------ Material provided
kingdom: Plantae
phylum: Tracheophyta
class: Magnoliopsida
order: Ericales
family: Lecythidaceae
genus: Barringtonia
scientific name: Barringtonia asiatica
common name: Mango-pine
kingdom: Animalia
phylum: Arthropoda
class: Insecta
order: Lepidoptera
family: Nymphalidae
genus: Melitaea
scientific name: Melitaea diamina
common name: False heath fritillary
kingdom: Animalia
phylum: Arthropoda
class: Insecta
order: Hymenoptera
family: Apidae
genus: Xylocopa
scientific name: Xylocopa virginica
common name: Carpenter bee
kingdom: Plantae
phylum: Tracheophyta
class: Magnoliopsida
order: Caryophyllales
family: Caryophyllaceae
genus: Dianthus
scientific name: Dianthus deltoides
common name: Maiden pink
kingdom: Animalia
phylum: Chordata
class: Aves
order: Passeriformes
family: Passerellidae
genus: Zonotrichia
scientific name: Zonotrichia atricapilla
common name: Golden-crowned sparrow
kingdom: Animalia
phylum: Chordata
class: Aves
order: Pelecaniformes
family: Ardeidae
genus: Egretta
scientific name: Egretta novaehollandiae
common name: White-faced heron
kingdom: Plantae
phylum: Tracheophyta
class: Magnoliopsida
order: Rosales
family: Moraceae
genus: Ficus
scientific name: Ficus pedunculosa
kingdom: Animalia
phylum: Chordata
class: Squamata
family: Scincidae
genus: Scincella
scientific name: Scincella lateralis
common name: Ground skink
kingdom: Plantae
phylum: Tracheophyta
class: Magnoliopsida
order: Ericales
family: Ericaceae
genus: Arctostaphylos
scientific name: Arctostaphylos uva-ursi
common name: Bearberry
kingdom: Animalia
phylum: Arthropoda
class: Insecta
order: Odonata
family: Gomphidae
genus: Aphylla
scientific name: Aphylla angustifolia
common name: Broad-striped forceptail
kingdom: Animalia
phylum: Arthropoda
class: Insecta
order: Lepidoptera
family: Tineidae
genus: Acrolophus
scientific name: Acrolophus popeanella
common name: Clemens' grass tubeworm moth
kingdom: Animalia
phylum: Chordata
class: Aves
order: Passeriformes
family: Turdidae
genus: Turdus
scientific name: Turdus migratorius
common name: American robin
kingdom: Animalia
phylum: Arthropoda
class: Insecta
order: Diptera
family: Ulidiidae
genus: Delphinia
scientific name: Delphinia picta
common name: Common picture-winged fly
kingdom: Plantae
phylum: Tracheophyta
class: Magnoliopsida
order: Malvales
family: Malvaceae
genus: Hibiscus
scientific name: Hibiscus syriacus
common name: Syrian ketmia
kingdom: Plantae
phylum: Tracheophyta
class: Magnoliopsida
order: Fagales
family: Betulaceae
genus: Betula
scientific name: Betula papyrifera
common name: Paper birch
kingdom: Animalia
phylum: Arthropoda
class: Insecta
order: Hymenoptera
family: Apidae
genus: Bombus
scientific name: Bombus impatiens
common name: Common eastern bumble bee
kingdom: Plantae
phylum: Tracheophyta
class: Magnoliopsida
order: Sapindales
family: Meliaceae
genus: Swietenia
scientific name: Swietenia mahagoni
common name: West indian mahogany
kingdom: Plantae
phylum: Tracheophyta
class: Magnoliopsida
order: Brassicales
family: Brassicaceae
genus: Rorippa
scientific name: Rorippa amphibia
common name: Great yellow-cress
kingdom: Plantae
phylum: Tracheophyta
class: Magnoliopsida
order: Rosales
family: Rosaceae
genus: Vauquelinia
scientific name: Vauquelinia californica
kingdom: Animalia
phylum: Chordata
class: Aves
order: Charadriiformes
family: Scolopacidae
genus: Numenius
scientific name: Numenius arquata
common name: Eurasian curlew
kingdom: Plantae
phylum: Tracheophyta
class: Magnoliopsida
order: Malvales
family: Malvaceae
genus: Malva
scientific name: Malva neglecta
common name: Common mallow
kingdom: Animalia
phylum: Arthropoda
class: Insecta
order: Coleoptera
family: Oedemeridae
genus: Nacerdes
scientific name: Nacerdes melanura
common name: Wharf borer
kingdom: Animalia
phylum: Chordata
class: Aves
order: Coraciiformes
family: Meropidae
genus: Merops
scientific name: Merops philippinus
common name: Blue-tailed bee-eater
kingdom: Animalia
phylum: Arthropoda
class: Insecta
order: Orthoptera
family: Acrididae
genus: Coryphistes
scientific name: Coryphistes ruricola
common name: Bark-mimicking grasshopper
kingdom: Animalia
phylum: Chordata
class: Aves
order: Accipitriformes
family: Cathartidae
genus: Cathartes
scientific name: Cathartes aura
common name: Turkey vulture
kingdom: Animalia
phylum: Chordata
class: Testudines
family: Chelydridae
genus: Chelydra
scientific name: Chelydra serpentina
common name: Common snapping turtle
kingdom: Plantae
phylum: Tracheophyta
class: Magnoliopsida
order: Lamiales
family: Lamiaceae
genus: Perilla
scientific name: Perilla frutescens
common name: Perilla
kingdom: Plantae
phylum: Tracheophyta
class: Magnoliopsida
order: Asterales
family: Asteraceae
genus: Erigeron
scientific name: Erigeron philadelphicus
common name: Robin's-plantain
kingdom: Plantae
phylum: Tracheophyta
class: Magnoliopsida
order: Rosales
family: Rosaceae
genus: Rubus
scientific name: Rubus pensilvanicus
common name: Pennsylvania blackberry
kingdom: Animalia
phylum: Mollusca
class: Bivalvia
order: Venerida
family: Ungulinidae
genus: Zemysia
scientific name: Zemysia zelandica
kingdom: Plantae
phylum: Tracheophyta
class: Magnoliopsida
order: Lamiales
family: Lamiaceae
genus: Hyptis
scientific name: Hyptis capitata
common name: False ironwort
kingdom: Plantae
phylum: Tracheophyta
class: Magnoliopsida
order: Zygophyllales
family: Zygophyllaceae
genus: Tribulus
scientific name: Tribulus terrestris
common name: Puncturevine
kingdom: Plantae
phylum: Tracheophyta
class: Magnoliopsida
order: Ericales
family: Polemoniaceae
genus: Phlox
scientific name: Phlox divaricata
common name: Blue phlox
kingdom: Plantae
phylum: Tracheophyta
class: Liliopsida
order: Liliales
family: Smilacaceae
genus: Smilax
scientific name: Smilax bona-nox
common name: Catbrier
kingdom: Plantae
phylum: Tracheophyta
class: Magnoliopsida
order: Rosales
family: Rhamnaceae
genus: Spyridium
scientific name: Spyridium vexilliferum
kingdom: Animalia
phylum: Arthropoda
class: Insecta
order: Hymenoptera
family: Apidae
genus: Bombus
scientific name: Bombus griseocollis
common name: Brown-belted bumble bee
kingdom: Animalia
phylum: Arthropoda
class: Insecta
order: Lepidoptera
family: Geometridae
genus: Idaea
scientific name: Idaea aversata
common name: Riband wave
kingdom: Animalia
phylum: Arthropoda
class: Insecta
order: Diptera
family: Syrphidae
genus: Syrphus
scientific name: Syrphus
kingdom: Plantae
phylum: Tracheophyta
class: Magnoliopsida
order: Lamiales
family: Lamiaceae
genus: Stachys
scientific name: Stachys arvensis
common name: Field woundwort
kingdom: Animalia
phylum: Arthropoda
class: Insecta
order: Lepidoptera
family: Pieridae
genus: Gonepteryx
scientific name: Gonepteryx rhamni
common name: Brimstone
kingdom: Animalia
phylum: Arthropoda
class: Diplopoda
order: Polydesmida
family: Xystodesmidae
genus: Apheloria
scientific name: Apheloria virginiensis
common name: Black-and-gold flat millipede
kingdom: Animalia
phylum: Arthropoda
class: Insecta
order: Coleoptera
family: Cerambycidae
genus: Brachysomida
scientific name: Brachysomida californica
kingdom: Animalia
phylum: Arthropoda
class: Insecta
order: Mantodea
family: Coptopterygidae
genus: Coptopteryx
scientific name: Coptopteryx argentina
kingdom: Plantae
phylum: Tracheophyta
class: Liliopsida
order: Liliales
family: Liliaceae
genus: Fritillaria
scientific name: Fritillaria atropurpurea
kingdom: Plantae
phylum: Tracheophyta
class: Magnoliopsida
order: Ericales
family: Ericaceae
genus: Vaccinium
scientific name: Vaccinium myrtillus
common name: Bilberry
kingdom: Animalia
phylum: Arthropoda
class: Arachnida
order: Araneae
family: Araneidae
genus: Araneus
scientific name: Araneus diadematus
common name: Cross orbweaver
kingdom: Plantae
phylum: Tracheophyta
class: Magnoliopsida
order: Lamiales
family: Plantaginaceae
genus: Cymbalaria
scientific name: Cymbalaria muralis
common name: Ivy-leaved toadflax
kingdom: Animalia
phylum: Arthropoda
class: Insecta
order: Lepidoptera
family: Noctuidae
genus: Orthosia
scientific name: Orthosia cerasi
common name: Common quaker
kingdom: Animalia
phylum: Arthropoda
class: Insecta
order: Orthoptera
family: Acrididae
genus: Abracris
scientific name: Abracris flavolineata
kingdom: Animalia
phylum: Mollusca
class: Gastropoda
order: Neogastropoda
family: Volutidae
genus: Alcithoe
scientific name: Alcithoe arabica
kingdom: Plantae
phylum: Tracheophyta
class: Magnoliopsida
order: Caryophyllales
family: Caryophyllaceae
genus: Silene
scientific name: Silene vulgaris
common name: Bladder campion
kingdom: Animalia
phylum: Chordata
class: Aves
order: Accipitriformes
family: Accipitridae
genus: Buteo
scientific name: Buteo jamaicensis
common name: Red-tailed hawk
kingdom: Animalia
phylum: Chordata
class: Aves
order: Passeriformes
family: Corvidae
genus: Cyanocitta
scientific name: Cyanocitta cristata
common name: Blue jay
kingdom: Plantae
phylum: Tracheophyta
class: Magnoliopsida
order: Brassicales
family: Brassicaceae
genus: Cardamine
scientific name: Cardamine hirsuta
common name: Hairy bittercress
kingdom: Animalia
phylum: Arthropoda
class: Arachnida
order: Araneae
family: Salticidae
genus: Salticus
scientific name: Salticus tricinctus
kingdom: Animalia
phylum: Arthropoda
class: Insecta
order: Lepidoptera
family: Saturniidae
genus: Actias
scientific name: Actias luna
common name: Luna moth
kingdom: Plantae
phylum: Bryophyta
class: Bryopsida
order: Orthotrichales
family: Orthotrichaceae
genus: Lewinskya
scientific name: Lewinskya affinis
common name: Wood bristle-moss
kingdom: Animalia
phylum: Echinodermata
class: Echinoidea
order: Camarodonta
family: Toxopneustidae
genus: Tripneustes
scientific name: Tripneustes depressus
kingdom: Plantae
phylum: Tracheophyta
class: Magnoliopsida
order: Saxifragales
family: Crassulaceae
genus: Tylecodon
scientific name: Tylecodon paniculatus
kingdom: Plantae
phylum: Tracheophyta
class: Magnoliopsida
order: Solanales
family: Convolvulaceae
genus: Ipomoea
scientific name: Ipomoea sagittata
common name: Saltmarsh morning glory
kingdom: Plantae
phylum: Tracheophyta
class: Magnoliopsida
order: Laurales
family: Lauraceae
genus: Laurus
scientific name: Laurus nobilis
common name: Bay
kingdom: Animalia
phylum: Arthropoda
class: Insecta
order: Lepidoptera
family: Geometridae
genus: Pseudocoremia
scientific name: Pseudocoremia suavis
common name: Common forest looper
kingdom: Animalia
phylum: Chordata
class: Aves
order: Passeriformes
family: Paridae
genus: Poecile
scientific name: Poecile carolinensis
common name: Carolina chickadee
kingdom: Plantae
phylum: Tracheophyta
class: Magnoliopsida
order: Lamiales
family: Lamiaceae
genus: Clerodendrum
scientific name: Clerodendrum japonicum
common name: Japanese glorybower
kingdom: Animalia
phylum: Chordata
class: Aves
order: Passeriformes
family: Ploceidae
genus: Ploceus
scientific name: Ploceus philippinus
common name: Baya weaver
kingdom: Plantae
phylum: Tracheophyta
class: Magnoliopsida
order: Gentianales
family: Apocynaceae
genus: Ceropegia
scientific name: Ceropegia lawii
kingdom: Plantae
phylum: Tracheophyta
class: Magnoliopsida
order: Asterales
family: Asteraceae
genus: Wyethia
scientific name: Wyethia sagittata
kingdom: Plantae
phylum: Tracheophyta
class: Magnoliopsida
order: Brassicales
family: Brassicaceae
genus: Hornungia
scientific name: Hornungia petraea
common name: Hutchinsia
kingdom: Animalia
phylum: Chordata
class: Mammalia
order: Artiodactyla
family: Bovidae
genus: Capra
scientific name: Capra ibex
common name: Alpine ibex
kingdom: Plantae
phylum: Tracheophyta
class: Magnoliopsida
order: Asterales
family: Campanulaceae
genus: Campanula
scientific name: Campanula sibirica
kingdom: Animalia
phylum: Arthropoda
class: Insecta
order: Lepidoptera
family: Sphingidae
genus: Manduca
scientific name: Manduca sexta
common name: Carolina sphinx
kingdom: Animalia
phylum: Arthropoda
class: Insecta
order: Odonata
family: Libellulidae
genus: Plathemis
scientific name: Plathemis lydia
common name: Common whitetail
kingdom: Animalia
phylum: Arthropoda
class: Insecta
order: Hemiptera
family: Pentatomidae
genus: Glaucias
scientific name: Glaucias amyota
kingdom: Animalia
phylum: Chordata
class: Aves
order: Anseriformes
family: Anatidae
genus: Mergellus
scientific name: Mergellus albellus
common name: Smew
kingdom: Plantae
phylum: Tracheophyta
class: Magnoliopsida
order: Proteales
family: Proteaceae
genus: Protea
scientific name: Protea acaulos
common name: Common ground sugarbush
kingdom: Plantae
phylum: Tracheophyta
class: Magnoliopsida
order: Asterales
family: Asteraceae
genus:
------------
Short problem - Render the lines of the rows above as a numbered list, starting with the very first line and ending with the line that contains "scientific name: Zonotrichia atricapilla", both included, and leave out any blank lines.

Written reply -
1. kingdom: Plantae
2. phylum: Tracheophyta
3. class: Magnoliopsida
4. order: Ericales
5. family: Lecythidaceae
6. genus: Barringtonia
7. scientific name: Barringtonia asiatica
8. common name: Mango-pine
9. kingdom: Animalia
10. phylum: Arthropoda
11. class: Insecta
12. order: Lepidoptera
13. family: Nymphalidae
14. genus: Melitaea
15. scientific name: Melitaea diamina
16. common name: False heath fritillary
17. kingdom: Animalia
18. phylum: Arthropoda
19. class: Insecta
20. order: Hymenoptera
21. family: Apidae
22. genus: Xylocopa
23. scientific name: Xylocopa virginica
24. common name: Carpenter bee
25. kingdom: Plantae
26. phylum: Tracheophyta
27. class: Magnoliopsida
28. order: Caryophyllales
29. family: Caryophyllaceae
30. genus: Dianthus
31. scientific name: Dianthus deltoides
32. common name: Maiden pink
33. kingdom: Animalia
34. phylum: Chordata
35. class: Aves
36. order: Passeriformes
37. family: Passerellidae
38. genus: Zonotrichia
39. scientific name: Zonotrichia atricapilla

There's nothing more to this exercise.